Material for this exercise
————
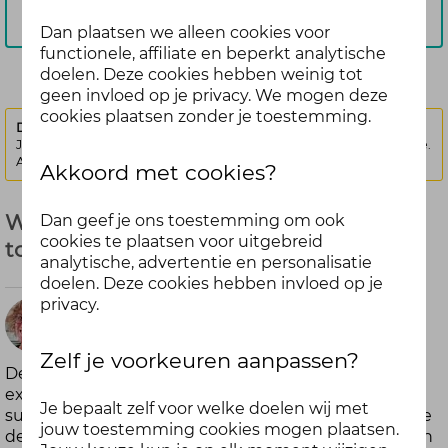
Aanmelden
Dan plaatsen we alleen cookies voor
functionele, affiliate en beperkt analytische
doelen. Deze cookies hebben weinig tot
geen invloed op je privacy. We mogen deze
cookies plaatsen zonder je toestemming.
Deze discussie is vergrendeld.
Je kunt geen nieuwe antwoorden meer posten bij deze discussie.
Als je een vraag hebt, kun je een nieuwe discussie starten
Akkoord met cookies?
Wat is jouw favo recept zonder
Dan geef je ons toestemming om ook
cookies te plaatsen voor uitgebreid
toegevoegde suikers? - juni (gesloten)
analytische, advertentie en personalisatie
doelen. Deze cookies hebben invloed op je
privacy.
2
Niké
maanden
Zelf je voorkeuren aanpassen?
Deze maand zetten we je aan het koken, bakken en
geleden
experimenteren, maar dan zonder toegevoegde
Je bepaalt zelf voor welke doelen wij met
suikers. We dagen je uit om je favoriete recept hier te
jouw toestemming cookies mogen plaatsen.
delen. Dat doen we omdat juni in het teken staat van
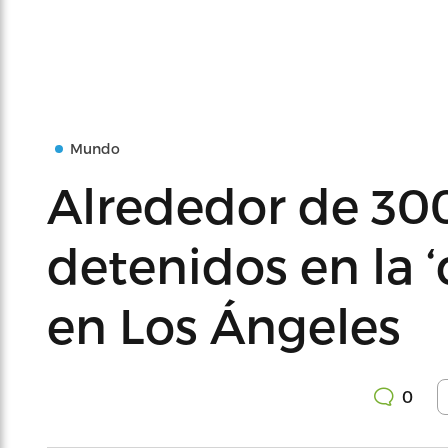
Mundo
Alrededor de 30
detenidos en la 
en Los Ángeles
0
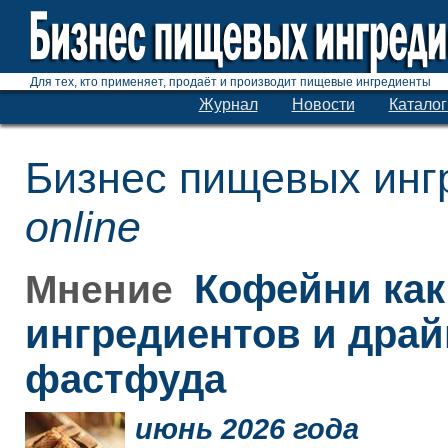
Для тех, кто применяет, продаёт и производит пищевые ингредиенты
Журнал
Новости
Каталог
Бизнес пищевых инг
online
Кофейни как
Мнение
ингредиентов и дра
фастфуда
июнь 2026 года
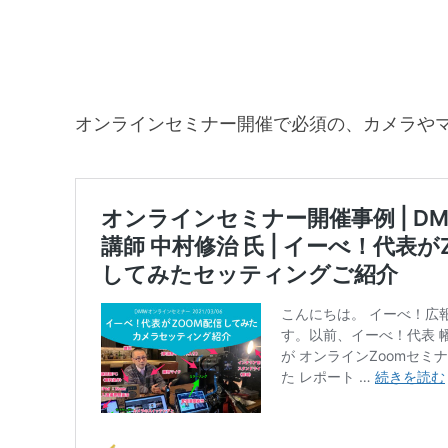
オンラインセミナー開催で必須の、カメラやマ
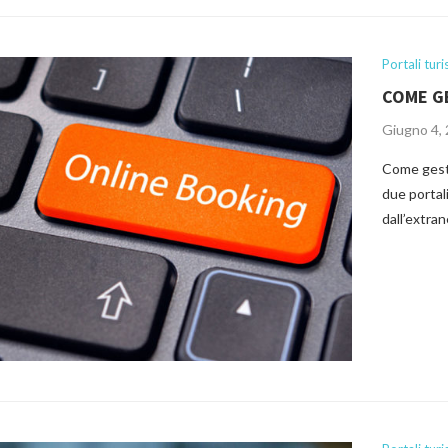
Portali turis
COME GE
Giugno 4,
Come gesti
due portal
dall’extran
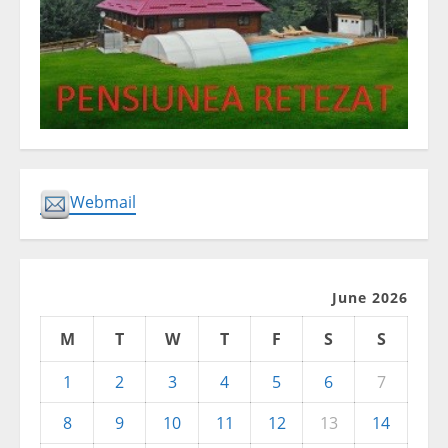
Webmail
June 2026
M
T
W
T
F
S
S
1
2
3
4
5
6
7
8
9
10
11
12
13
14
————
Brief
Could you pull out the text from the start of the entries through the line containing "Akkoord met cookies?", both ends included, and repeat those lines exactly, without the pictures?

Answer space
Aanmelden
Dan plaatsen we alleen cookies voor
functionele, affiliate en beperkt analytische
doelen. Deze cookies hebben weinig tot
geen invloed op je privacy. We mogen deze
cookies plaatsen zonder je toestemming.
Deze discussie is vergrendeld.
Je kunt geen nieuwe antwoorden meer posten bij deze discussie.
Als je een vraag hebt, kun je een nieuwe discussie starten
Akkoord met cookies?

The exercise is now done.